Au soleil couchant, les muletiers me montrent de grosses taches blanches semées dans un pré. Le bruit de nos pas semble leur donner la vie ; elles s’agitent, s’émeuvent et prennent la fuite ; ce sont des gazelles. Impossible de les atteindre. Le long du pré court un ruisseau alimenté par une source ; nous n’irons pas plus loin.

La nuit s’est passée fort paisible, les chacals eux-mêmes ont gardé le silence, preuve certaine de l’éloignement des tribus.

Le lendemain, la caravane passait au pied du tell de Docelladj, suivait une série de vallonnements rapides, caillouteux, stériles, et pénétrait dans le bassin de la Kerkha. Hâtons le pas, le but est proche. Le soleil veut nous faire fête ; il dissipe les brouillards, et soudain apparaissent sur ma gauche les eaux argentées du fleuve courant à travers la jungle verte, puis, en arrière de cette forêt vierge, la masse des tumulus susiens et la flèche blanche du tombeau de Daniel.

« Suse ! Suse ! »

Tels on voit d’audacieux navigateurs se hasarder à la recherche des contrées lointaines ; jouets des vents infidèles, ils ont erré sur des mers inconnues et sous un pôle ignoré ; ils aperçoivent enfin le rivage, ils le saluent par de longs cris d’allégresse, ils se le montrent les uns aux autres et oublient les misères et les périls du voyage.

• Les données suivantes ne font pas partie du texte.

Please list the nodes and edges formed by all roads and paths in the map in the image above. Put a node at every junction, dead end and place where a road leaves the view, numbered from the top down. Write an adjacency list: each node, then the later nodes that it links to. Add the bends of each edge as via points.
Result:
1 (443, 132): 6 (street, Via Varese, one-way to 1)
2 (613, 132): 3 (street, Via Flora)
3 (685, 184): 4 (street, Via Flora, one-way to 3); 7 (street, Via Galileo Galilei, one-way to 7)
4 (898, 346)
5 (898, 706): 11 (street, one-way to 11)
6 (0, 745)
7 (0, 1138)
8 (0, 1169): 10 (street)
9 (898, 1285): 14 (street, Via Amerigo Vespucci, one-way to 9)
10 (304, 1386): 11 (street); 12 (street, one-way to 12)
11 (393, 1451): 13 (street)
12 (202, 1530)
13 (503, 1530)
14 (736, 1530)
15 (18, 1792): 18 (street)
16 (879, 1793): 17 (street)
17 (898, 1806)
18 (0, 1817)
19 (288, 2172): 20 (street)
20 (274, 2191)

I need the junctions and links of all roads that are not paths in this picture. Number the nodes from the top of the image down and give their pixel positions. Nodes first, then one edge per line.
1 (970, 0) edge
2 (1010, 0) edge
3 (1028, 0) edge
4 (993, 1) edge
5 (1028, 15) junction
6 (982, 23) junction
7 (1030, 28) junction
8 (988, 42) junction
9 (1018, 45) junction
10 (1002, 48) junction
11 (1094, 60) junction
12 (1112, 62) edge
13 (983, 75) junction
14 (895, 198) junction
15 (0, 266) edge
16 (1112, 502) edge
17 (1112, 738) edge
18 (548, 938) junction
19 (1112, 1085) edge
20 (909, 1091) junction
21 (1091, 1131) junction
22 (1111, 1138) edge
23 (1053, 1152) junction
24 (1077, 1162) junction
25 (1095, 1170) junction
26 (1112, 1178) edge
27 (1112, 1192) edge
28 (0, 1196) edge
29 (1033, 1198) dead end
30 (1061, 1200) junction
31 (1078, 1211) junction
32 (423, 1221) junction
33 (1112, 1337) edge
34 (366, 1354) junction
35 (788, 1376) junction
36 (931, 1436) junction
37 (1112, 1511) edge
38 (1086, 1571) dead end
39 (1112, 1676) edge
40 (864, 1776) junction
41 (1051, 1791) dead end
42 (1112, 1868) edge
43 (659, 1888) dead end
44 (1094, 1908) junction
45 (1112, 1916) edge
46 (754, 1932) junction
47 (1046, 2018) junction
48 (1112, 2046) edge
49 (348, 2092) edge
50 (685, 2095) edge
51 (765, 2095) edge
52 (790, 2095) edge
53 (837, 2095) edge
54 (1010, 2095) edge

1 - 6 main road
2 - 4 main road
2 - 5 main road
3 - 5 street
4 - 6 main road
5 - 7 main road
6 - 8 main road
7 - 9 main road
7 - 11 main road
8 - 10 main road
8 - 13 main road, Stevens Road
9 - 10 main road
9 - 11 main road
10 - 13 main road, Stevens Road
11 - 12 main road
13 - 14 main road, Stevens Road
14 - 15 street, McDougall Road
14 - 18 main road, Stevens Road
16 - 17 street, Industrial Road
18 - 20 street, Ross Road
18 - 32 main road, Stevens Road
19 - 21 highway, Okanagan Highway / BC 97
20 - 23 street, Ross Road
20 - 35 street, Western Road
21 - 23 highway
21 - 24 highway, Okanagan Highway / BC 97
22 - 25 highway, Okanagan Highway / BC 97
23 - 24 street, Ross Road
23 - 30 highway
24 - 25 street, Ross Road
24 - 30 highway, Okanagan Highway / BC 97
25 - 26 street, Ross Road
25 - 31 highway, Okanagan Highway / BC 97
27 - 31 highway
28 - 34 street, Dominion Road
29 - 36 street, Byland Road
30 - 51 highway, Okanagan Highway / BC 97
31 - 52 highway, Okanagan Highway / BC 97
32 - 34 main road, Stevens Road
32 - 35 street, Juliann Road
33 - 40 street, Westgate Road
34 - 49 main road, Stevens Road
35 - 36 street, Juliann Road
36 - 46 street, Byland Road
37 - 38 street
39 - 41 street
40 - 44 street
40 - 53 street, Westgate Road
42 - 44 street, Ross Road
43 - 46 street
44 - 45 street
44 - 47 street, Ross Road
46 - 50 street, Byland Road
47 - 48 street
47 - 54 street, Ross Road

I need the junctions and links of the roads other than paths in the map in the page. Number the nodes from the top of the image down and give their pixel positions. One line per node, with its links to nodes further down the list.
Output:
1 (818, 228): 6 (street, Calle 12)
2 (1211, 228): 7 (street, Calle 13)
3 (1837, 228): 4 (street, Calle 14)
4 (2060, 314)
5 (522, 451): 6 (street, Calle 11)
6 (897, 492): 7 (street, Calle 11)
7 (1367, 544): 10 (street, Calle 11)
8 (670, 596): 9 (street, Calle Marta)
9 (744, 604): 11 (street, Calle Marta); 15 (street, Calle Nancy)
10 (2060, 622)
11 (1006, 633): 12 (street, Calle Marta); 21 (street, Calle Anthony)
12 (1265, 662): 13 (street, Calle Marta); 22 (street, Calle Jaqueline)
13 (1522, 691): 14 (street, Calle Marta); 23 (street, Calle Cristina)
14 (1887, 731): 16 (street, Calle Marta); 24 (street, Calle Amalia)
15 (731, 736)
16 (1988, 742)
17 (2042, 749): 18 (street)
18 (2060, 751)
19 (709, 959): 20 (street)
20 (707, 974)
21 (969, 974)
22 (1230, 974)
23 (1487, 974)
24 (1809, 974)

À vol d’oiseau, douze kilomètres me séparent de la terre promise. De la main je vais la saisir. Il me semble découvrir au bout de ma lorgnette les déblais arrondis le long des tranchées comme de gigantesques taupinières ; je vois se dresser les murs de la maison grise. Franchissons la rivière ; le soleil est encore haut ; ce soir nous coucherons à Suse. Le convoi longe la forêt. Les arbres cessent pour faire place à des bancs de gravier déposés par les crues. Ces éclaircies montrent les eaux grossies par les pluies, torrentueuses, lourdes de terre en suspension, charriant des troncs d’arbres noueux.

La caravane atteint le point où le fleuve était encore guéable il y a quinze jours. Hélas ! impossible de le traverser aujourd’hui. L’élargissement démesuré du lit prouve que les eaux se sont élevées de trois à quatre pieds et doivent atteindre au thalweg une profondeur de deux mètres cinquante.

Que faire ? Nous revenons sur nos pas. On décharge les bagages dans une étroite gorge comprise entre la falaise et un bois touffu, baigné par le fleuve. Demain un homme se jettera à la nage, gagnera la rive gauche et se rendra au campement de Kérim Khan, où se trouvent, paraît-il, les éléments d’un kelek.

La tente, mouillée depuis deux jours, est impropre à tout usage ; avec les bagages nos muletiers construisent trois murailles, tandis que Marcel, MM. Babin, Houssay et Jean-Marie pénètrent dans les bois, afin de ramasser les branches feuillues nécessaires à la confection de la toiture.